Ich zuckte nur die Schultern.
„Das dachte ich mir."
Es raschelte leise und ich glaube er streckte seine Beine aus, aber meine Lider waren zu schwer, als dass ich meine Augen hätte öffnen können.

Eine Weile saßen wir einfach schweigend da. Der Wind raschelte leise in den Blättern über und neben uns und ab und zu plätscherte es beim Teich, wenn die winzigen Wellen sich an den Steinen brachen. Ein Vogel flatterte plötzlich aus den Ästen, doch ich erschrak nicht.
In meinem Kopf herrschte eine seltsame, unbekannte Leere. Nicht einmal mehr das Dröhnen, dass mich durch den Dämmerzustand gebracht hatte, war mehr da. Es war alles einfach schwarz.
„Wollt Ihr drüber reden?", murmelte Demian leise.
Ich wollte reflexartig den Kopf schütteln, aber selbst wenn meine Reflexe noch funktionieren würden, hätte ich mich eventuell noch rechtzeitig gebremst. Reden war vielleicht gut. Vielleicht half es die Leere zu füllen.

„Habt Ihr Geschwister?", fragte ich leise und war mir nicht sicher, ob man mich verstehen konnte, aber offensichtlich hatte er es.

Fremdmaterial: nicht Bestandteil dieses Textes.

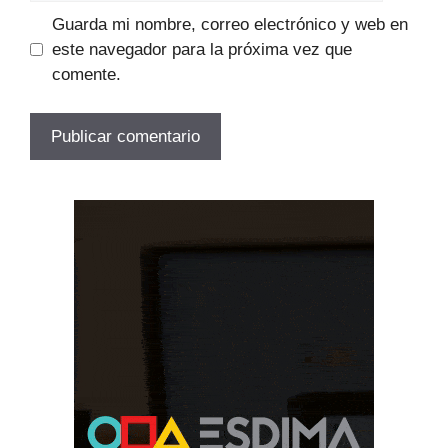
Guarda mi nombre, correo electrónico y web en
este navegador para la próxima vez que
comente.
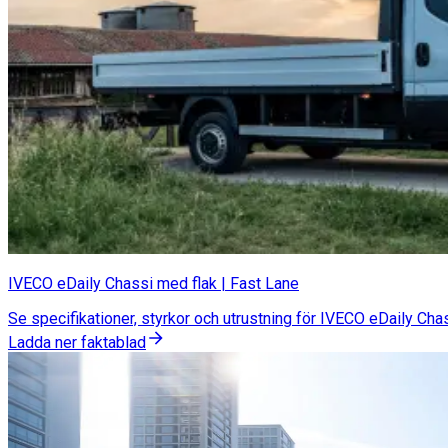
IVECO eDaily Chassi med flak | Fast Lane
Se specifikationer, styrkor och utrustning för IVECO eDaily Ch
Ladda ner faktablad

„Ja, einen älteren Bruder. Hias."
Stimmt. Er hatte ihn einmal kurz erwähnt. Gestern Abend... es kam mir beinahe vor, als sei es Jahre her.

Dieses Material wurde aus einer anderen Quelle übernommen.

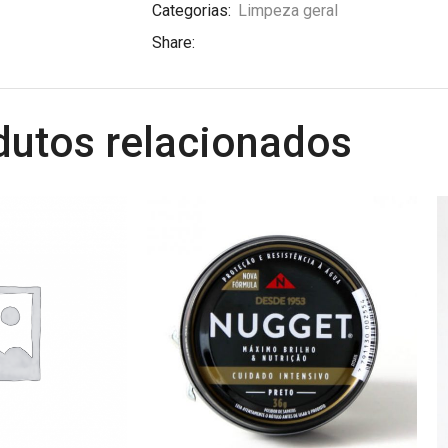
Categorias:
Limpeza geral
Share:
dutos relacionados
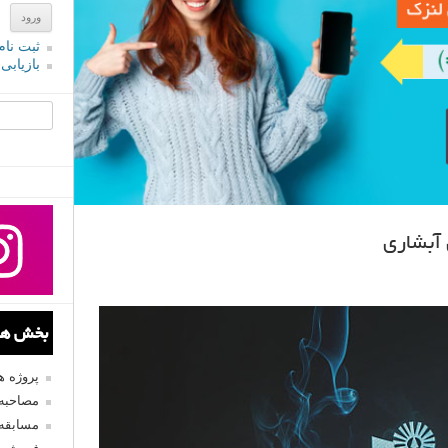
ثبت نام
بازیابی
جستجو یرا
آبشاری
بخش های
پروژه 
مصاحبه 
مسابقه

„Arley." Augenblicklich kam mir das Bild vor Augen, wie ich ihn das letzte Mal sah. Es war in meinen letzten Minuten in Feste Schneewacht. Er lag in den Armen seiner Amme, schlafend, mit bauschigen, rosafarbenen Wangen, seine wenigen blonden Haare standen verwuschelt von seinem Kopf ab. Ich spürte ein Ziehen unter meinem Nasenrücken und wie sich meine Augen mit Tränen füllten.
„Ich hab mich immer um ihn gekümmert. Wenn Mutter keine Zeit hatte, half ich der Amme. Er war so ein kleiner Engel, er schrie nie viel und begann früh, in der Nacht mehrere Stunden durchzuschlafen." Ich merkte wie meine Stimme immer öfter brach. „Wenn er strahlte, dann bekam er auf der linken Wange immer so ein winziges Grübchen. Niemand anders von uns hat das." Ich schniefte.
„Doch, Ihr habt das", flüsterte Demian und strich vorsichtig eine Strähne hinter mein Ohr. Er musste irgendwie näher gerutscht sein.